■ **INPUT FOR THIS TASK**:
-- -- --

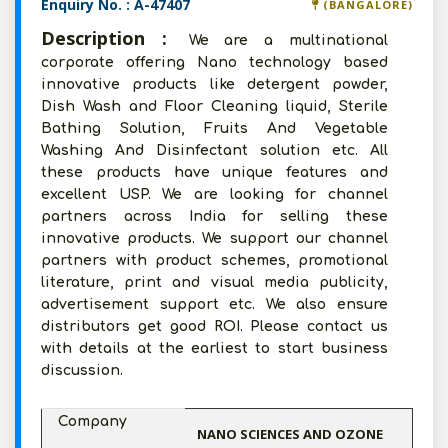
Enquiry No. : A-47407
(BANGALORE)
Description :
We are a multinational
corporate offering Nano technology based
innovative products like detergent powder,
Dish Wash and Floor Cleaning liquid, Sterile
Bathing Solution, Fruits And Vegetable
Washing And Disinfectant solution etc. All
these products have unique features and
excellent USP. We are looking for channel
partners across India for selling these
innovative products. We support our channel
partners with product schemes, promotional
literature, print and visual media publicity,
advertisement support etc. We also ensure
distributors get good ROI. Please contact us
with details at the earliest to start business
discussion.
Company
NANO SCIENCES AND OZONE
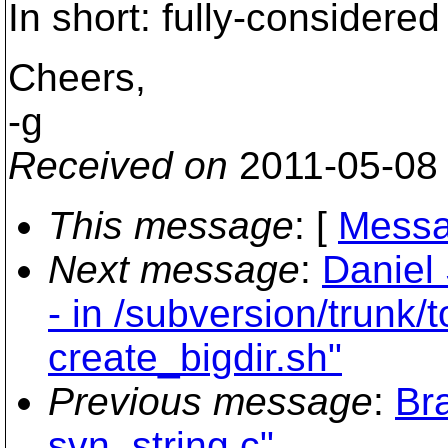
In short: fully-considered 
Cheers,
-g
Received on
2011-05-08
This message
: [
Messa
Next message
:
Daniel
- in /subversion/trunk/
create_bigdir.sh"
Previous message
:
Br
svn_string.c"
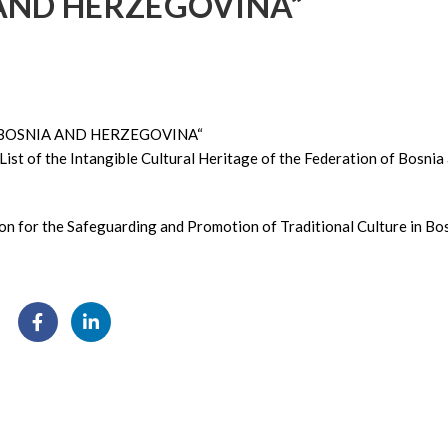
AND HERZEGOVINA“
 BOSNIA AND HERZEGOVINA“
List of the Intangible Cultural Heritage of the Federation of Bosnia
ion for the Safeguarding and Promotion of Traditional Culture in Bo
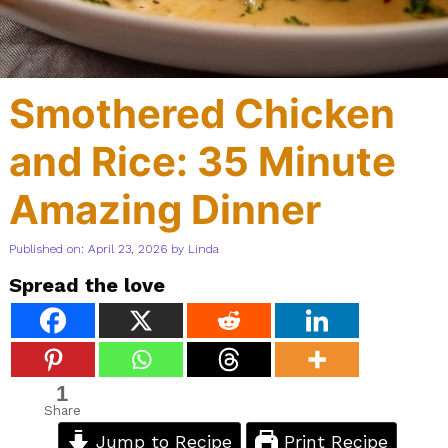
Smothered Chicken
and Rice: 35 Minute
Amazing Dinner
Published on: April 23, 2026
by
Linda
Spread the love
1
Share
Jump to Recipe
Print Recipe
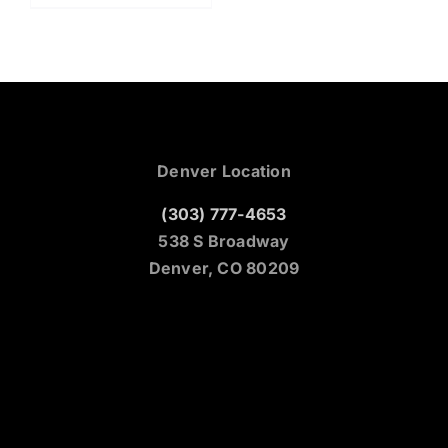
Denver Location
(303) 777-4653
538 S Broadway
Denver, CO 80209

-- -- --

■ **TASK OBJECTIVE**:
The lines above that hold the word "innovative" are the ones to copy.

■ **ANSWER**:
innovative products like detergent powder,
innovative products. We support our channel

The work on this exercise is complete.